◆ TASK BRIEF ◆
Copy the report on the volunteer in Ukraine from "Many Americans wanted" through "to do more.", and replace every "front lines" with "combat zones".

◆ EXTRACT TO READ ◆

(NewsNation) — In February, Russia invaded Ukraine, resulting in Europe’s largest refugee crisis since World War II.
Many Americans wanted to help the cause, including Harrison Jozefowicz, a veteran and former Chicago police officer.
Jozefowicz served with the US Army with tours in Afghanistan and as a Chicago police officer for three years. He quit the CPD earlier this year, just after the Russian invasion began, and co-founded the group, “Taskforce Yankee: Ukraine.”
“We would go to the front lines, the remote villages, where you didn’t see the larger NGOs, and then we would deliver supplies and medical training,” Jozefowicz said. “Then from there, we would take those same displacements or refugees and take them away from the front lines.”
Now back home, Jozefowicz is asking Americans to do more.
“The No. 1 thing to remember in Ukraine is that what people are now experiencing, especially foreign, private citizens, and especially some governments, is what we like to call ‘compassion fatigue.’ Where it gets hard for people to keep caring about a war that isn’t happening in their own backyard,” Jozefowicz explained. “So what we try to do is constantly remind people like, hey, there are still thousands of people fleeing previously held, Russian occupied territory. And the stories that come from those people are just astounding for what they’ve had to go through.”
NewsNation affiliate WGN contributed to this report.

◆ EXCERPTED DATA ◆
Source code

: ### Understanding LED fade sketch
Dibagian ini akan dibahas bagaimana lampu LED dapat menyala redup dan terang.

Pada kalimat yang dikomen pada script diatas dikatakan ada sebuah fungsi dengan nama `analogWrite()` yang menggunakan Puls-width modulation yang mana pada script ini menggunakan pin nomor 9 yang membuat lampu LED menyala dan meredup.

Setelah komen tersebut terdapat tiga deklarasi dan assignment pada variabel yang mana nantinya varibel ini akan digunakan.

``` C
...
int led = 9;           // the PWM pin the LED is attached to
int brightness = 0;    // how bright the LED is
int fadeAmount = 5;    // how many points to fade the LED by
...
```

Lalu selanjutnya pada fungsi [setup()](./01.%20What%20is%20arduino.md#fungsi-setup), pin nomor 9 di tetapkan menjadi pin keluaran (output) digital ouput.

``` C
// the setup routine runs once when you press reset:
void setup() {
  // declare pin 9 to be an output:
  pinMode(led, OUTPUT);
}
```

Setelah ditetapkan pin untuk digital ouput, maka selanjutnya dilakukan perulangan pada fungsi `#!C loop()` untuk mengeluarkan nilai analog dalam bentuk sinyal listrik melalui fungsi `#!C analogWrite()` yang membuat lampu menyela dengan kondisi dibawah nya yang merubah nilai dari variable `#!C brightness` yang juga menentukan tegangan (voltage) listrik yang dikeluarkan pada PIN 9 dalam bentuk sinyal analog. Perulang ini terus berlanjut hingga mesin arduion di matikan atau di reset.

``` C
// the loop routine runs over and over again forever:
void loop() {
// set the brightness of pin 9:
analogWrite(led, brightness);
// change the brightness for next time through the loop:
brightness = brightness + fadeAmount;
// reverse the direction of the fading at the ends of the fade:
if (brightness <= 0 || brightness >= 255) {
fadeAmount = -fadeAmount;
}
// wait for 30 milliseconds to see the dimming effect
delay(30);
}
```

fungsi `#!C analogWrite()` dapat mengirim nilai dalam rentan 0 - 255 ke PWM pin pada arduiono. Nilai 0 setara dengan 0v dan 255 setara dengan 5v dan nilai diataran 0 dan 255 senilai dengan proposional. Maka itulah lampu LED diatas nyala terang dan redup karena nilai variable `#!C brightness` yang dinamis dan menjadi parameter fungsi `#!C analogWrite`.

◆ ANSWER TO THE PROBLEM ◆
Many Americans wanted to help the cause, including Harrison Jozefowicz, a veteran and former Chicago police officer.
Jozefowicz served with the US Army with tours in Afghanistan and as a Chicago police officer for three years. He quit the CPD earlier this year, just after the Russian invasion began, and co-founded the group, “Taskforce Yankee: Ukraine.”
“We would go to the combat zones, the remote villages, where you didn’t see the larger NGOs, and then we would deliver supplies and medical training,” Jozefowicz said. “Then from there, we would take those same displacements or refugees and take them away from the combat zones.”
Now back home, Jozefowicz is asking Americans to do more.